Johannesburg, 10 Apr 2019
Herman Singh, founder and CEO of Future Advisory.
Herman Singh, founder and CEO of Future Advisory.

Cognitive biases of technology can be one of the biggest challenges encountered by organisations when deploying business process automation (BPA) solutions across digital platforms.

So said Herman Singh, founder and CEO of strategy advisory company Future Advisory, during a keynote presentation at ITWeb BPM and Automation Summit 2019 in Johannesburg yesterday.

Discussing the opportunities and challenges of business process management (BPM) within an organisation, Singh explained that bias associated with computerised decision support technologies can be a big setback.

"If you take a bot and replicate exactly what employees do, all their actions will get programmed into the system and if there is a bias in people's habits even that will be programmed into the processes. Often times, the business analyst may not know what should be in or out and everything gets programmed."

This, he continued, is often referred to as "business rule biases" which are sometimes part of recruitment processes, where every applicant is required to meet a certain qualification criteria. Within banks this can be applied in loan applications, where clients are red-lined or expected to be of a certain classification before they are granted a loan.

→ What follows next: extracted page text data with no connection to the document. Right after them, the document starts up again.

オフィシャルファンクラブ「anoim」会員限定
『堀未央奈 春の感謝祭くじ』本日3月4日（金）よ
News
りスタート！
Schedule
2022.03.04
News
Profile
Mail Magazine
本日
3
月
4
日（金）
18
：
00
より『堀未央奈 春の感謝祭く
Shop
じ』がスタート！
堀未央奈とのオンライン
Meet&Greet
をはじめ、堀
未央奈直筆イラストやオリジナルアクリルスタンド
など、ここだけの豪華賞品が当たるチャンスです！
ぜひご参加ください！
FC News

"So what happens if a recruitment candidate doesn't have a matric certificate but they have another equivalent certificate? If you teach technology to create a certain zone around people, without considering the grey areas, there will be huge challenges where certain humans will be favoured over others."

Some systems can be biased towards certain races, certain genders, certain age brackets; these are all things which are either in the business rules within a company policy, or it may be typical employee behaviour, he added.

"However, whatever the employee has been doing will get replicated, mapped and modelled into the automated process."

While businesses have been automating for decades, oftentimes their automation initiatives have existed in disparate systems, creating "islands of automation", continued Singh.

"So many organisations would have a human resources system, a finance system, a procurement system which embeds automation only for the high volume processes. This meant organisations were missing out on the overall benefits of automation.

"Business process automation, on the other hand, adds much value in aligning the various systems and adding improved quality and reliability, reduced costs, fraud detection and employee motivation."

This can oftentimes pose a challenge as some of these systems were never designed to be integrated and aligned, which becomes an additional change that businesses encounter in their BPM journeys.

"Implementing BPA can be a complex journey because organisations have to manually analyse how certain tasks were previously performed, which is quite time-consuming. Once they've made this analysis, they have to manage the change of implementing these digital platforms, while also raising the level at which employees are operating, to help them focus more on their thinking and creative ability."

Security is another challenge often faced by organisations in implementing BPA, he explained.

"A bot is a digital twin of a human being because they are doing everything a human being can do, therefore you have to ensure you identify and escalate any error made. A robot doesn't know when it's making an error, and this can sometimes damage the IT systems. Also, extra security measures should be taken to protect customer and organisation data."